English got the word "energy" from the Greek "energeia," simply adopted it. And St. Paul uses the term and cognates over 30 times, always referring to *spiritual* energies. (Usually energies of God, but sometimes energies of the evil one.) Eg, "God is energizing in you, both to will and to energize for his good pleasure," Philippians 2:13.
The reason that sounds strange to Western ears is that Western theology is based on reading the Bible in Latin.
When St Jerome was translating the Bible from Greek to Latin, around AD 400, there was no Latin equivalent for "energy." So he used instead "operatio," operation. It has a different feeling; it's less energized, to be specific.

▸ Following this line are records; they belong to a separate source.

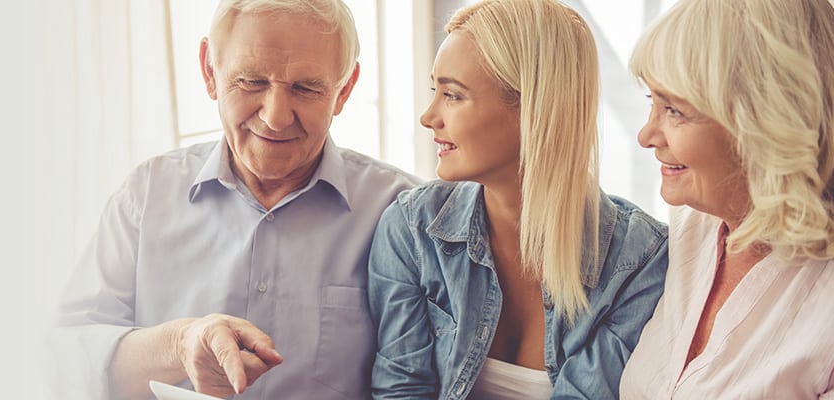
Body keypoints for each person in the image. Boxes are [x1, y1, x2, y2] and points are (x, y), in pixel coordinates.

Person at [48, 0, 420, 398]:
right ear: (210, 70)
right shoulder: (146, 194)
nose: (276, 117)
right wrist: (180, 343)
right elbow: (67, 359)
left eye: (306, 88)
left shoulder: (402, 214)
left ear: (344, 90)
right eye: (251, 82)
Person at [365, 0, 669, 398]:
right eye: (434, 91)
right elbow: (401, 390)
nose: (429, 116)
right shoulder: (412, 229)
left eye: (453, 95)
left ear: (533, 108)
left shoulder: (639, 259)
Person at [617, 0, 834, 397]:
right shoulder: (690, 227)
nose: (646, 136)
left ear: (765, 119)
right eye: (653, 103)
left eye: (675, 111)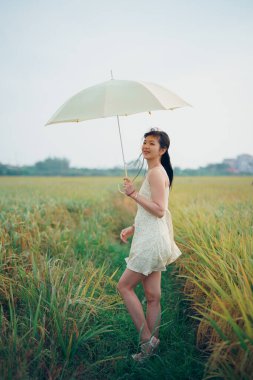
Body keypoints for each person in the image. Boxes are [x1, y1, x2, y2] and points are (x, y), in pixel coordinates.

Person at [117, 128, 182, 362]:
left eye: (152, 143)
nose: (145, 146)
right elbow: (153, 210)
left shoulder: (156, 173)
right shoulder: (155, 171)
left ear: (162, 150)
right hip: (156, 238)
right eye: (144, 142)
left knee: (124, 287)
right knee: (153, 296)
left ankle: (148, 339)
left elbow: (159, 210)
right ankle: (149, 352)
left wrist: (133, 194)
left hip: (151, 242)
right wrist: (134, 227)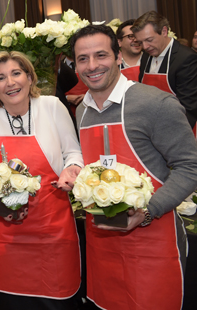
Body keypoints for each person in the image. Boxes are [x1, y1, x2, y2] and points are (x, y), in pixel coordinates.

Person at [71, 24, 197, 310]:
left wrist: (148, 210)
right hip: (102, 245)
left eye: (101, 55)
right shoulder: (82, 110)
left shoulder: (155, 103)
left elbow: (190, 166)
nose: (92, 66)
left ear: (118, 56)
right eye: (82, 58)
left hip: (153, 244)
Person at [0, 51, 82, 309]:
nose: (10, 82)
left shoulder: (52, 106)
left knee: (57, 299)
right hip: (7, 233)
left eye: (16, 73)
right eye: (0, 78)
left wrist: (72, 169)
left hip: (52, 226)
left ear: (30, 78)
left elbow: (73, 152)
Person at [132, 11, 197, 128]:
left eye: (149, 40)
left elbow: (189, 108)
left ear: (164, 31)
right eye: (141, 42)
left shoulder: (186, 58)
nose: (145, 47)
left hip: (178, 127)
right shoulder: (146, 56)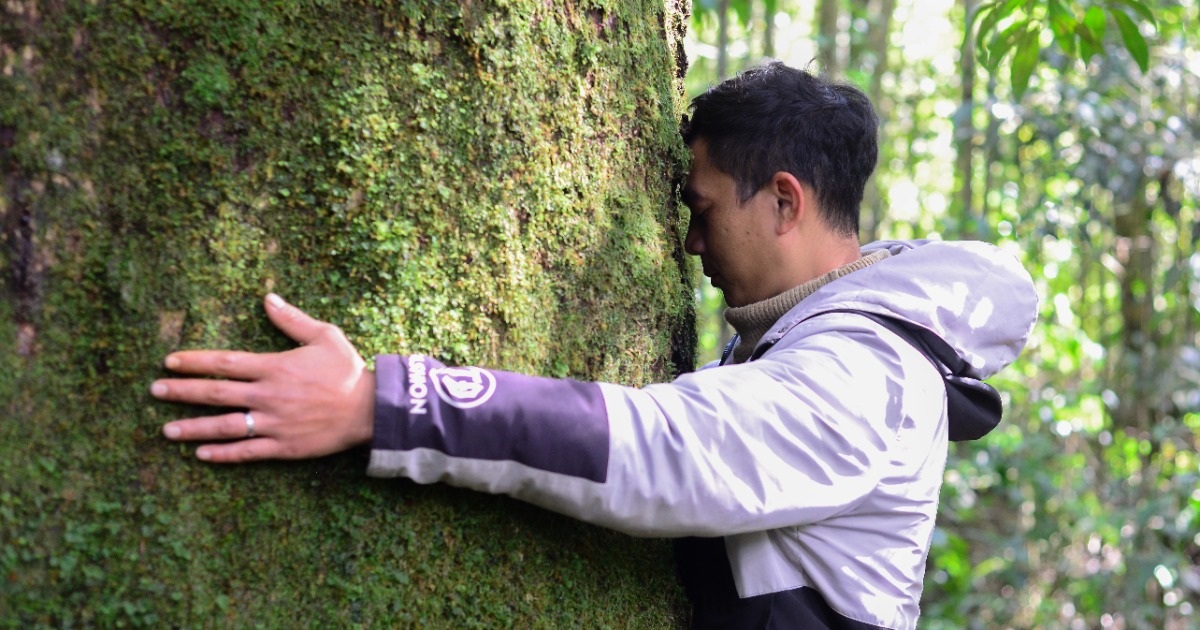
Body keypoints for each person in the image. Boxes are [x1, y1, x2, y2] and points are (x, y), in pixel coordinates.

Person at [152, 62, 1037, 629]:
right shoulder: (810, 337)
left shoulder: (862, 375)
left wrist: (379, 403)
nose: (690, 244)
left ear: (784, 200)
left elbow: (665, 449)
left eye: (704, 209)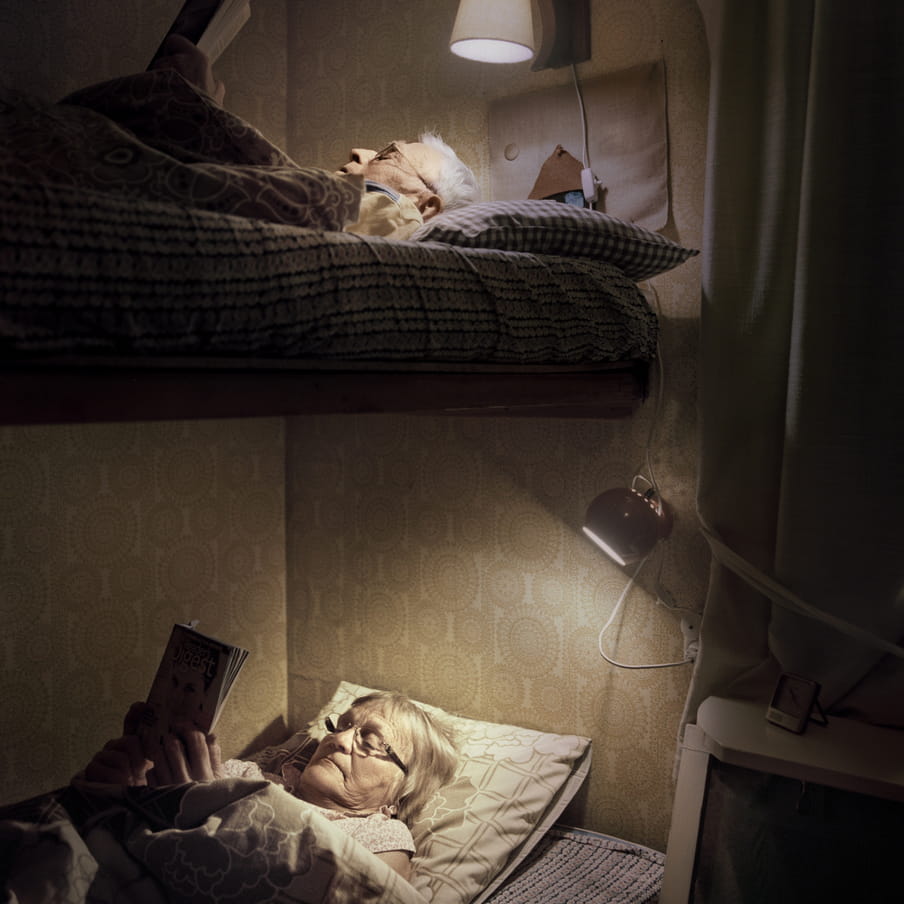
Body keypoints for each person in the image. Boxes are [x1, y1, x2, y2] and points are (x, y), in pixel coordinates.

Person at [81, 690, 459, 881]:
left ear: (399, 795)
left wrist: (200, 815)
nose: (340, 740)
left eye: (372, 741)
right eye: (343, 725)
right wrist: (128, 786)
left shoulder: (381, 837)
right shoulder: (247, 774)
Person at [151, 35, 479, 239]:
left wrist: (202, 110)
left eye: (386, 155)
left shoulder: (400, 212)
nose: (359, 151)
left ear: (426, 204)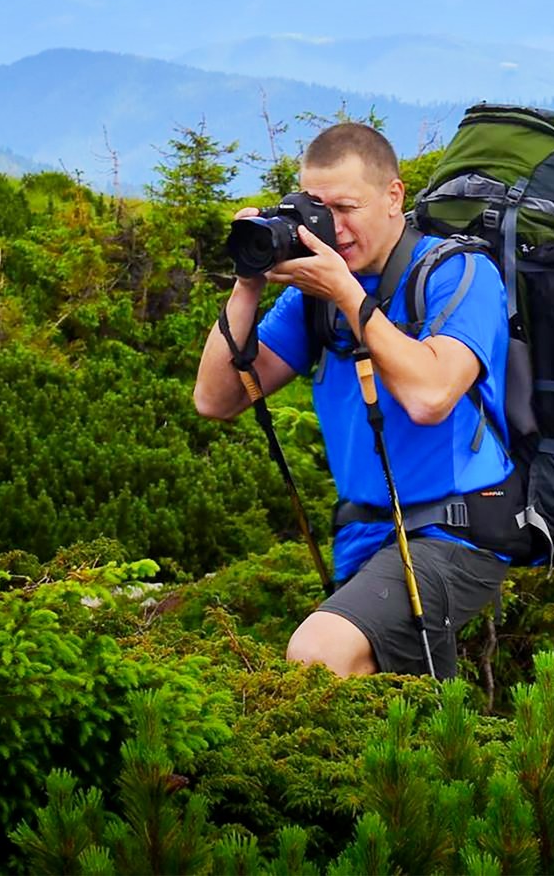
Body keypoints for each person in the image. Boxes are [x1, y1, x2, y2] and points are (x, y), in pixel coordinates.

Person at [192, 122, 513, 677]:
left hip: (457, 530)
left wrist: (346, 295)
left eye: (346, 207)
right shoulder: (314, 295)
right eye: (315, 209)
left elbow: (431, 397)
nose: (331, 228)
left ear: (394, 197)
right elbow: (217, 398)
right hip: (366, 538)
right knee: (394, 717)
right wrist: (250, 280)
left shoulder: (457, 273)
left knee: (320, 652)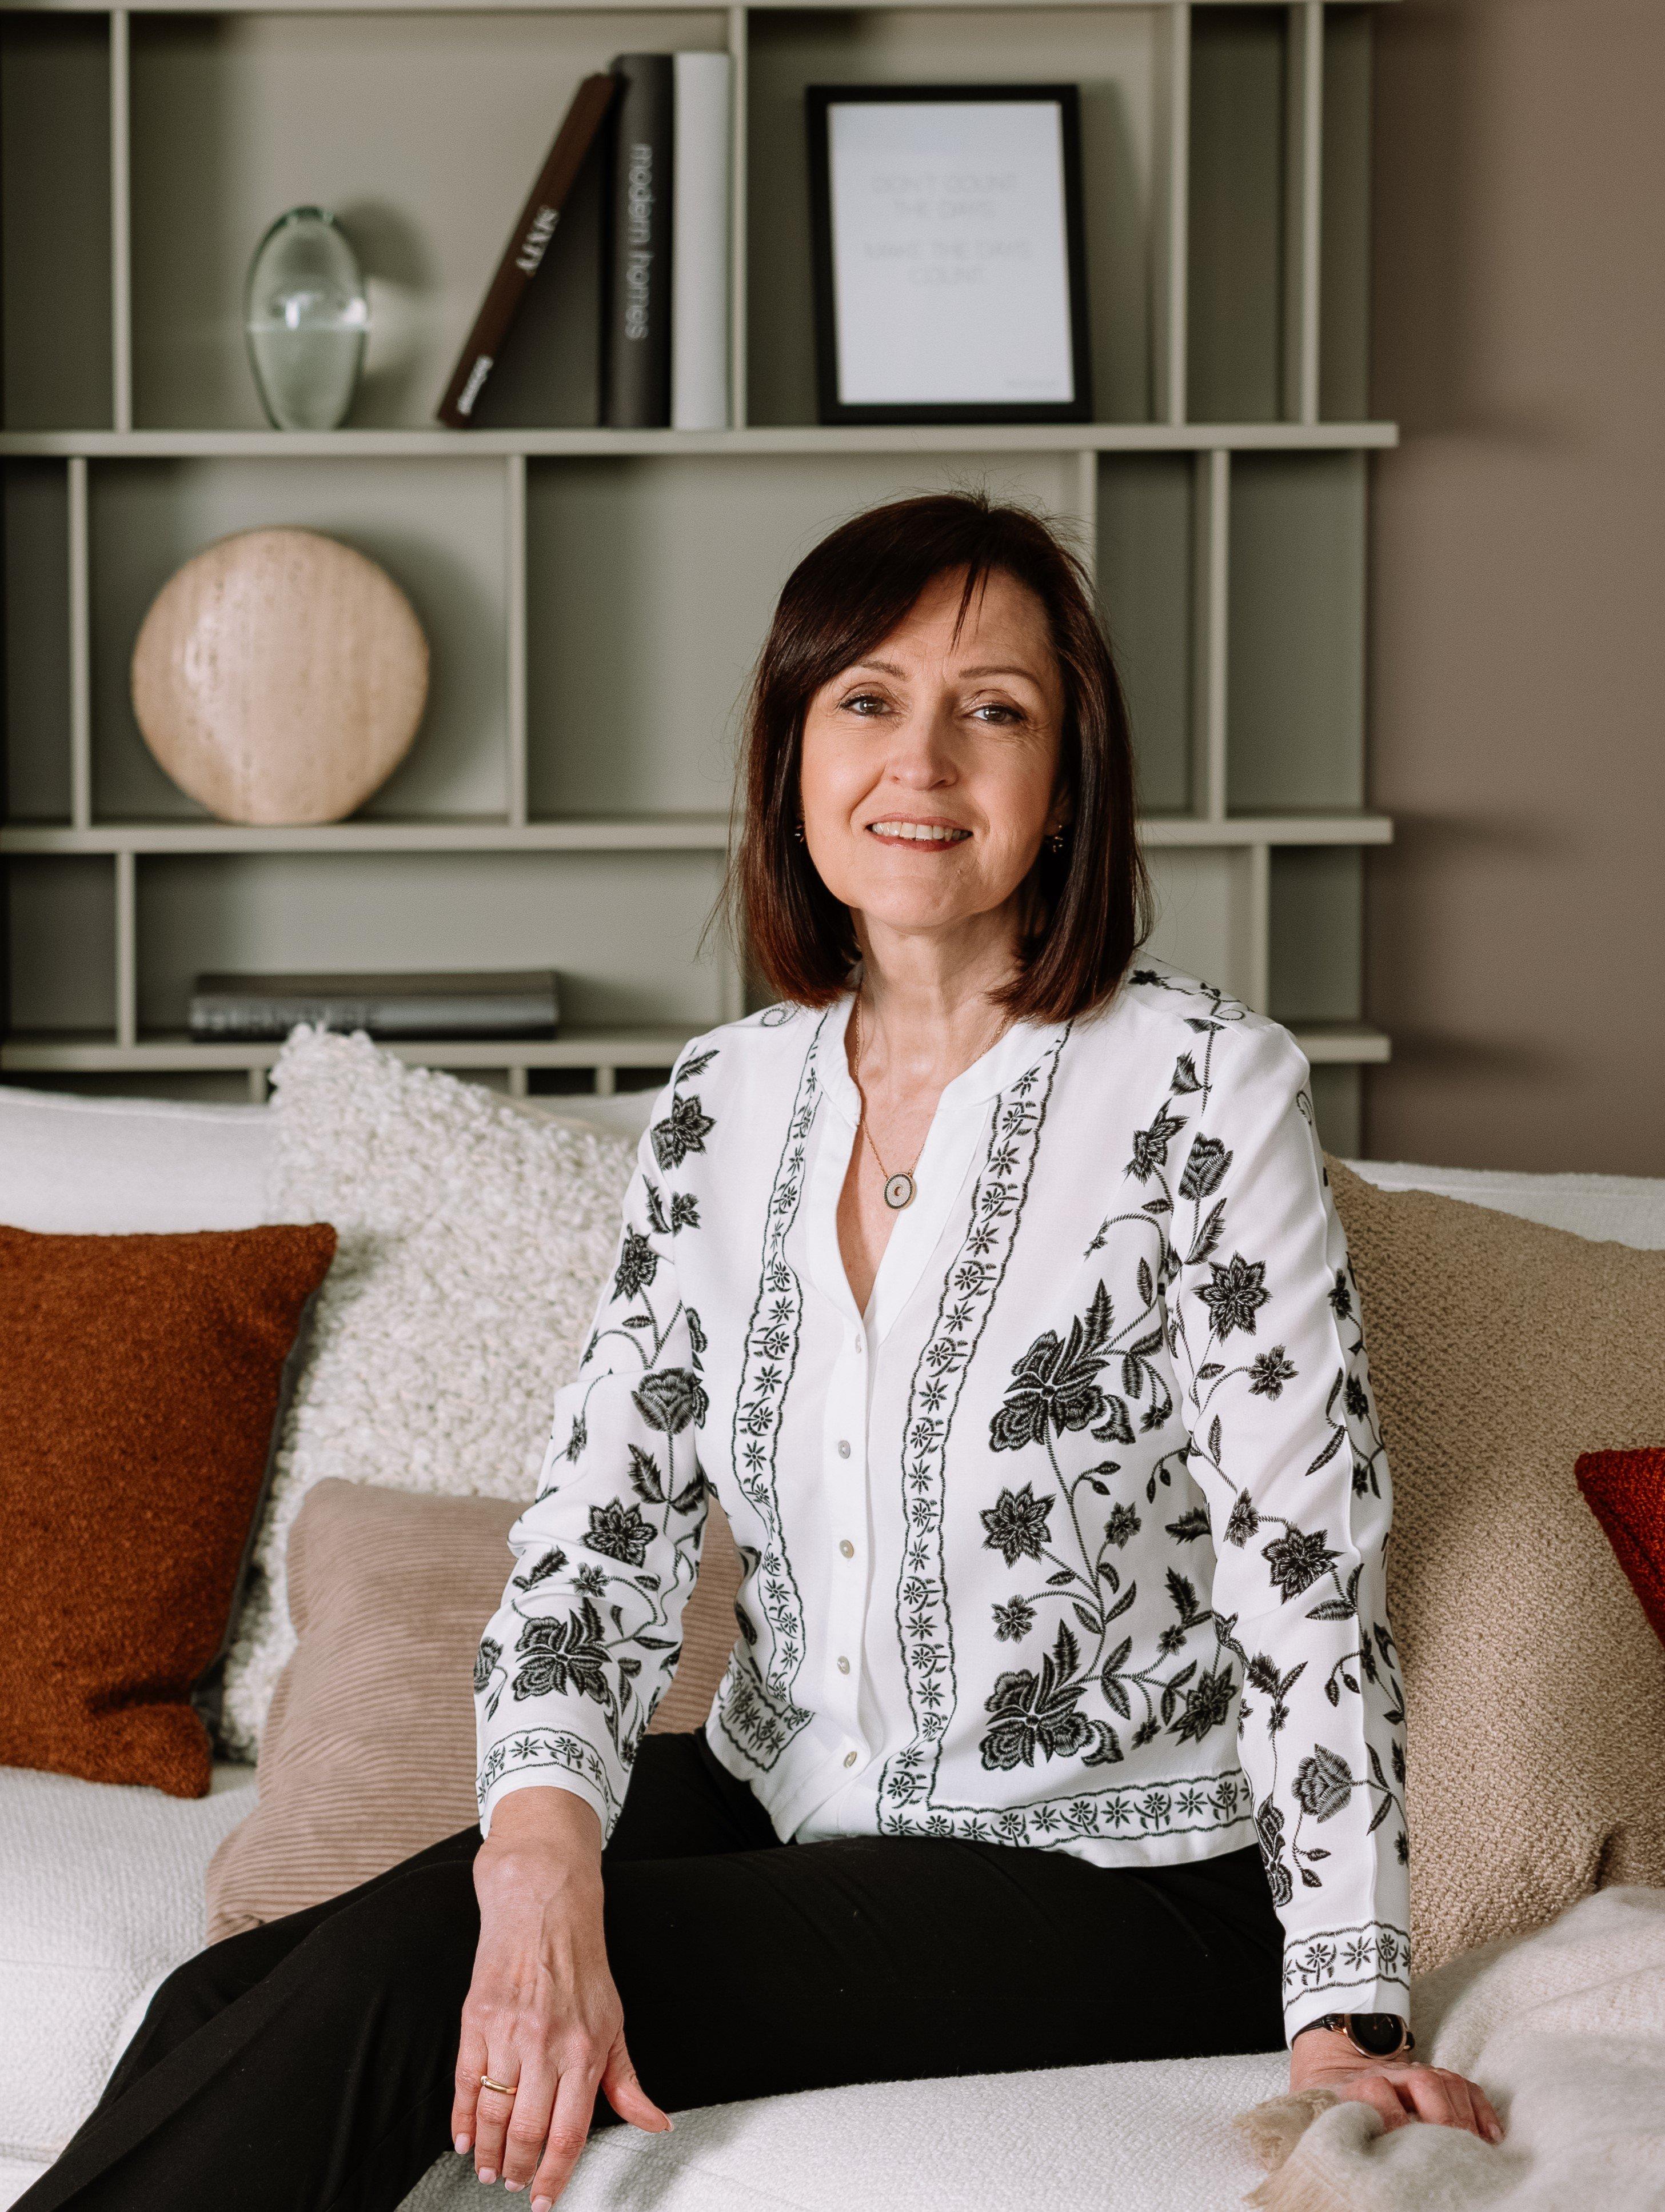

For the next thousand years, Western theology was built on the foundation of that Latin translation. Oddly enough, the greatest Western theologians did not read Greek well. St. Augustine disliked Greek as a child and didn't acquire it, St. Gregory the Great gained little Greek despite living 6 years in Constantinople, and St. John Cardinal Newman says of St. Thomas Aquinas: he is “generally supposed [to be] ignorant of Greek,” though “his own words [in the Catena] seem to imply otherwise… he has in several cases quite missed the sense of the Greek.”)
The concept of energy was eliminated. Even today English bibles translated from the Greek will not use "energy" but rather words with the "operatio" sense, like "work." "God is working in you, both to will and to work..." The familiarity with the concept of energy is gone. But it's still there in the Bible.
Orthodoxy is familiar with the Biblical concept of energy, so it doesn't sound New Age to us; it sounds like St. Paul.
I’m a parent of autistic twins and have looked into this subject extensively. I’m sad to say it’s facilitated communication repackaged. Rod, I’m begging you to look into the method of spelling 2 communicate with a more skeptical eye. It’s doubly tragic because the family falsely believes they are speaking with the autistic person, and meanwhile the actual communications (ie nonverbal cues) can be ignored and dismissed as apraxia. I’m a devout Catholic and don’t doubt that autistic people are close to God but these messages are almost certainly generated by the “communication partner” subconsciously.